Abstract Objective. Brachytherapy (BT) dose prescriptions for locally advanced cervical cancer are made with account for the radiobiological parameters, α/β ratio and halftime of repair (T 1/2 ). However, a wide range of parameter values has been reported which can challenge commonly held equivalencies between dose prescriptions. This is the first reported study that aims to develop an in vitro experimental technique using clinical high-dose-rate (HDR) and pulsed-dose-rate (PDR) Ir-192 brachytherapy afterloaders to quantify these parameters in vitro and to contextualize findings within contemporary practice. Approach. To efficiently quantify α/β and T 1/2 , in vitro experiments more reflective of clinical BT practice than traditional clonogenic survival assays were developed and applied to four squamous cell carcinoma cell lines (CaSki, C-33A, SiHa, and SW756). Radiation was delivered using single acute and fractionated dose treatments with a conventional irradiator and clinical HDR and PDR BT afterloaders.
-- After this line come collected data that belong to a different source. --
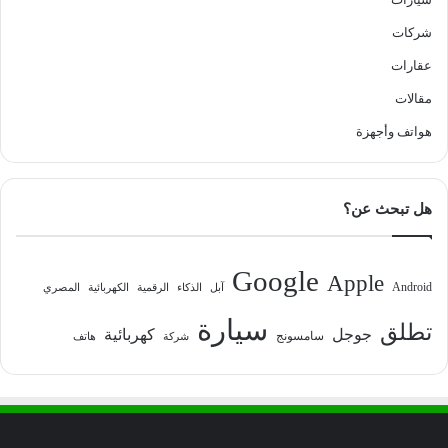
شركات
عقارات
مقالات
هواتف وأجهزة
هل تبحث عن؟
Google
Apple
Android
آبل
الذكاء
الرقمية
الكهربائية
المصري
سيارة
تطلق
جوجل
كهربائية
سامسونج
شركة
هاتف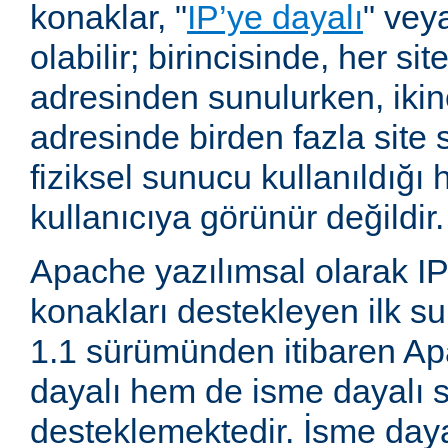
konaklar, "
IP’ye dayalı
" vey
olabilir; birincisinde, her site
adresinden sunulurken, ikin
adresinde birden fazla site 
fiziksel sunucu kullanıldığ
kullanıcıya görünür değildir.
Apache yazılımsal olarak IP
konakları destekleyen ilk su
1.1 sürümünden itibaren A
dayalı hem de isme dayalı s
desteklemektedir. İsme daya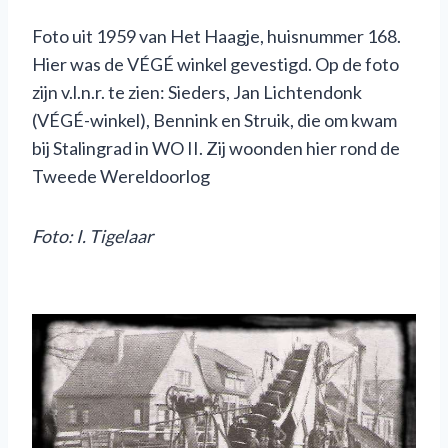
Foto uit 1959 van Het Haagje, huisnummer 168.
Hier was de VÉGÉ winkel gevestigd. Op de foto
zijn v.l.n.r. te zien: Sieders, Jan Lichtendonk
(VÉGÉ-winkel), Bennink en Struik, die om kwam
bij Stalingrad in WO II. Zij woonden hier rond de
Tweede Wereldoorlog
Foto
:
I. Tigelaar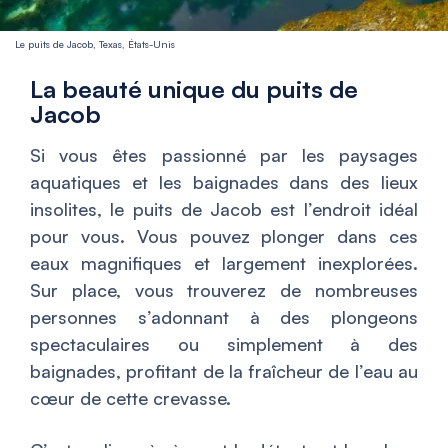
Le puits de Jacob, Texas, États-Unis
La beauté unique du puits de
Jacob
Si vous êtes passionné par les paysages
aquatiques et les baignades dans des lieux
insolites, le puits de Jacob est l’endroit idéal
pour vous. Vous pouvez plonger dans ces
eaux magnifiques et largement inexplorées.
Sur place, vous trouverez de nombreuses
personnes s’adonnant à des plongeons
spectaculaires ou simplement à des
baignades, profitant de la fraîcheur de l’eau au
cœur de cette crevasse.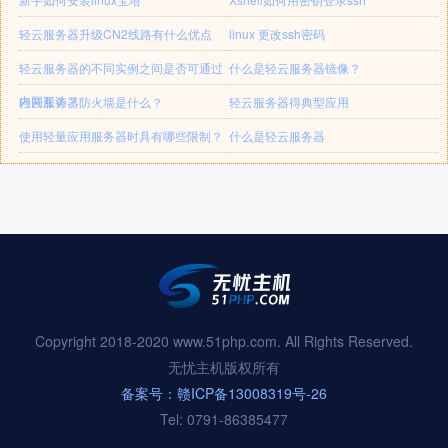
轻云服务器升级CN2线路有什么优点
linux 更改ssh密码
轻云服务器的不同实例之间是否可通过
什么是轻云服务器镜像？
内网互访？
轻云服务器防火墙是什么？
轻云服务器得典型应用
使用轻量应用服务器时具有哪些限制？
什么是轻云服务器
Copyright 2018-2020 www.51php.com. All Rights Reserved.
无忧主机版权所有
备案号：赣ICP备13008319号-26
Tel: 0791-86385477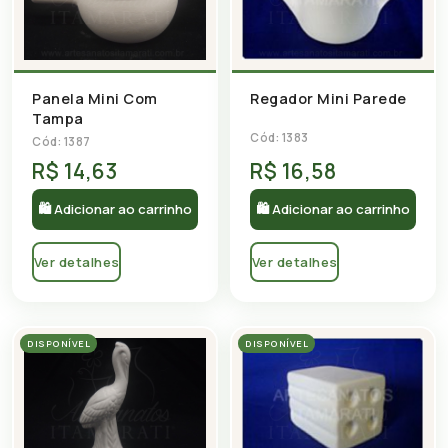
Panela Mini Com
Regador Mini Parede
Tampa
Cód: 1383
Cód: 1387
R$ 14,63
R$ 16,58
🛍 Adicionar ao carrinho
🛍 Adicionar ao carrinho
Ver detalhes
Ver detalhes
DISPONÍVEL
DISPONÍVEL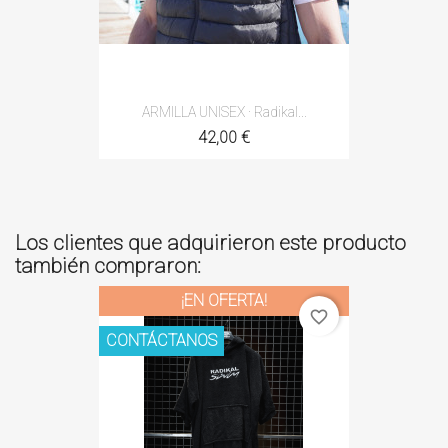
ARMILLA UNISEX · Radikal...
42,00 €
Los clientes que adquirieron este producto
también compraron:
¡EN OFERTA!
favorite_border
CONTÁCTANOS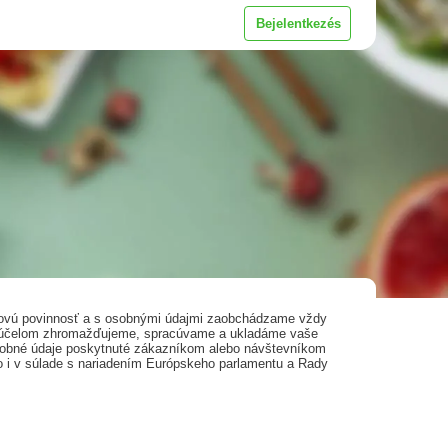
Bejelentkezés
účovú povinnosť a s osobnými údajmi zaobchádzame vždy
m účelom zhromažďujeme, spracúvame a ukladáme vaše
osobné údaje poskytnuté zákazníkom alebo návštevníkom
o i v súlade s nariadením Európskeho parlamentu a Rady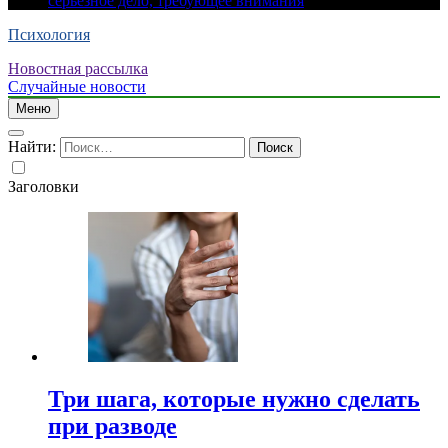
серьезное дело, требующее внимания
Психология
Новостная рассылка
Случайные новости
Меню
Найти:
Заголовки
Три шага, которые нужно сделать
при разводе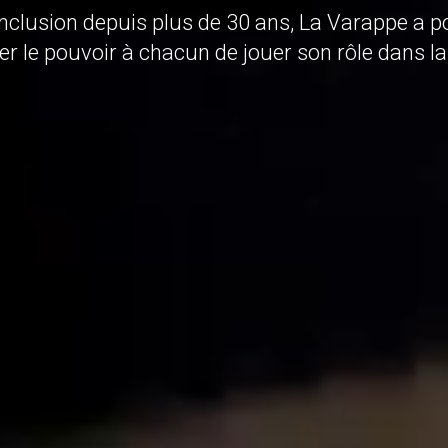
inclusion depuis plus de 30 ans, La Varappe a 
r le pouvoir à chacun de jouer son rôle dans la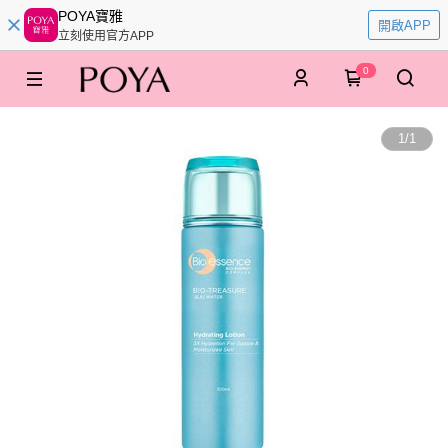
POYA寶雅
開啟APP
立刻使用官方APP
0
1
/
1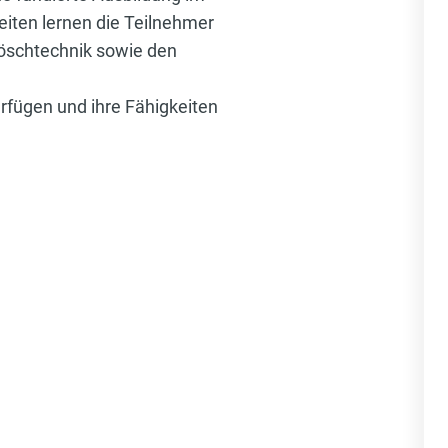
iten lernen die Teilnehmer
Löschtechnik sowie den
erfügen und ihre Fähigkeiten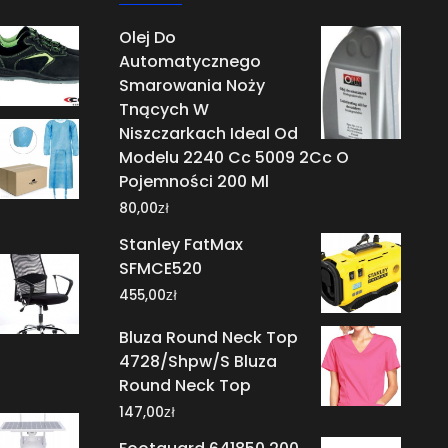
Olej Do
Automatycznego
Smarowania Noży
Tnących W
Niszczarkach Ideal Od
Modelu 2240 Cc 5009 2Cc O
Pojemności 200 Ml
zł
80,00
Stanley FatMax
SFMCE520
zł
455,00
Bluza Round Neck Top
4728/Shpw/S Bluza
Round Neck Top
zł
147,00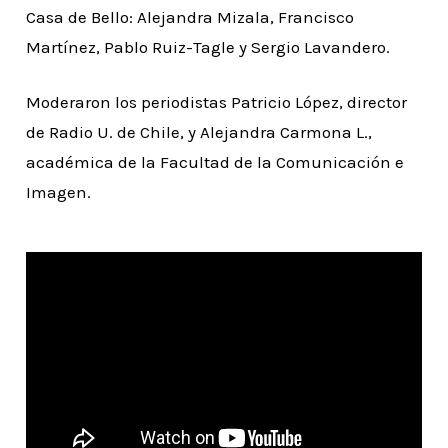
Casa de Bello: Alejandra Mizala, Francisco
Martínez, Pablo Ruiz-Tagle y Sergio Lavandero.
Moderaron los periodistas Patricio López, director
de Radio U. de Chile, y Alejandra Carmona L.,
académica de la Facultad de la Comunicación e
Imagen.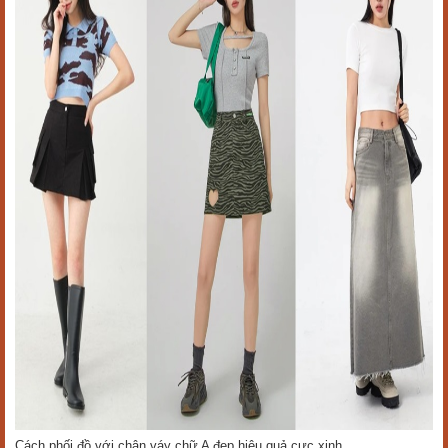
Cách phối đồ với chân váy chữ A đẹp hiệu quả cực xinh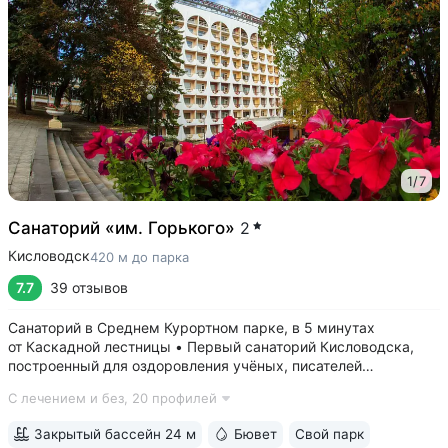
1
/
7
Санаторий «им. Горького»
2
Кисловодск
420 м до парка
7.7
39 отзывов
Санаторий в Среднем Курортном парке, в 5 минутах
от Каскадной лестницы • Первый санаторий Кисловодска,
построенный для оздоровления учёных, писателей
и артистов. Здесь отдыхали и лечились: Чуковский,
С лечением и без,
20 профилей
Ахматова, Станиславский, Вернадский, Маршак •
Собственный бювет с минеральной водой двух...
Закрытый бассейн 24 м
Бювет
Свой парк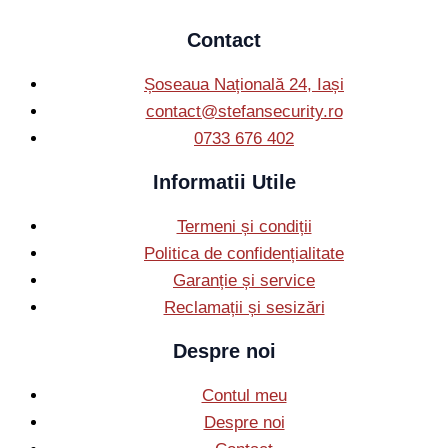
Contact
Șoseaua Națională 24, Iași
contact@stefansecurity.ro
0733 676 402
Informatii Utile
Termeni și condiții
Politica de confidențialitate
Garanție și service
Reclamații și sesizări
Despre noi
Contul meu
Despre noi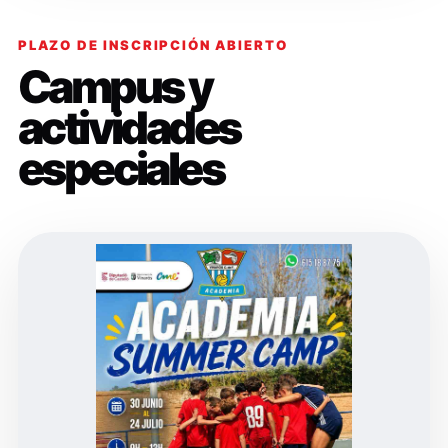
PLAZO DE INSCRIPCIÓN ABIERTO
Campus y
actividades
especiales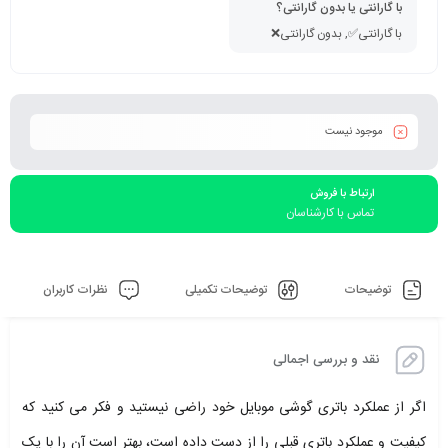
با گارانتی یا بدون گارانتی؟
با گارانتی✅, بدون گارانتی❌
موجود نیست
ارتباط با فروش
تماس با کارشناسان
توضیحات
توضیحات تکمیلی
نظرات کاربران
نقد و بررسی اجمالی
اگر از عملکرد باتری گوشی موبایل خود راضی نیستید و فکر می‌ کنید که
کیفیت و عملکرد باتری قبلی را از دست داده است، بهتر است آن را با یک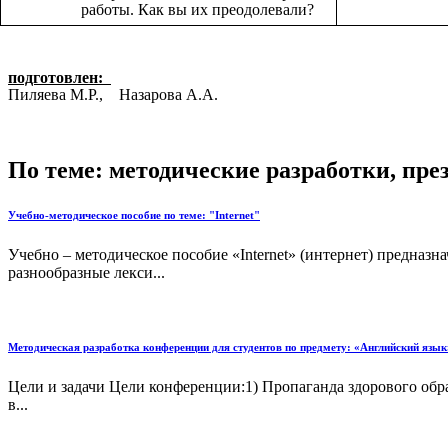
работы. Как вы их преодолевали?
подготовлен:
Пиляева М.Р., Назарова А.А.
По теме: методические разработки, пр
Учебно-методическое пособие по теме: "Internet"
Учебно – методическое пособие «Internet» (интернет) предназ
разнообразные лекси...
Методическая разработка конференции для студентов по предмету: «Английский язык»
Цели и задачи Цели конференции:1) Пропаганда здорового обр
в...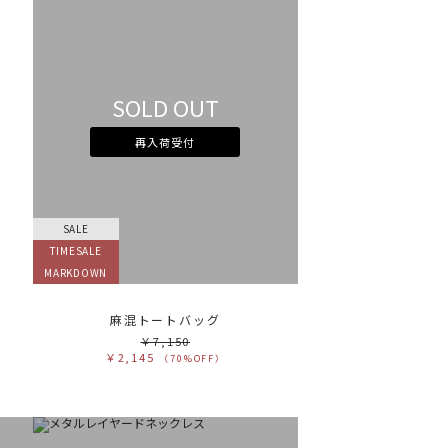
SOLD OUT
再入荷受付
SALE
TIMESALE
MARKDOWN
麻混トートバッグ
￥7,150
￥2,145
（70%OFF）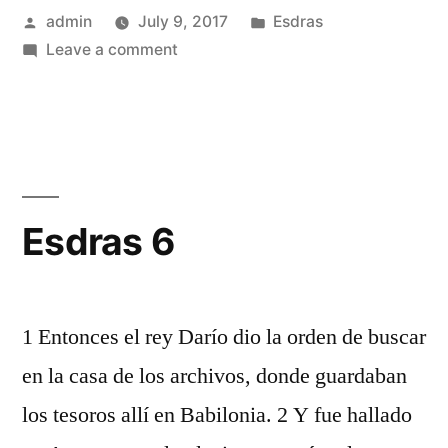
Posted
Posted
admin
July 9, 2017
Esdras
by
on
in
Leave a comment
Esdras
5
Esdras 6
1 Entonces el rey Darío dio la orden de buscar
en la casa de los archivos, donde guardaban
los tesoros allí en Babilonia. 2 Y fue hallado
For the latter, a novel brachytherapy afterloader in vitro radiation delivery apparatus (BAIRDA) was developed. Main Results. The α/β and T 1/2 values determined using BAIRDA and the conventional irradiator showed close agreement, validating the novel apparatus and technique. For CaSki, C-33A, SiHa, and SW756, the BAIRDA-measured α/β ratios (5.2 [4.6–5.8], 5.6 [4.5–6.6], 6.3 [4.9–7.7], and 5.3 [4.7–6.0] Gy, respectively) were consistently smaller, while the T 1/2 (3.3 [2.7–3.9], 2.7 [2.0–3.3], 2.8 (2.4–3.1], and 4.8 [4.1–5.4] hours) larger, than the widely accepted values in clinical practice (α/β = 10 Gy; T 1/2  = 1.5 h). Significance. In vitro experiments using BAIRDA provided evidence for differences between the conventionally selected and experimentally determined α/β ratio and T 1/2 . Treatment regimens using HDR-BT and PDR-BT, designed to deliver equivalent radiobiological doses based on conventional values, were shown to differ by up to 27 Gy EQD2 – an effect that could impact treatment outcomes in cervical cancer. Furthermore, with BAIRDA, we have developed a novel method for radiobiological research in BT.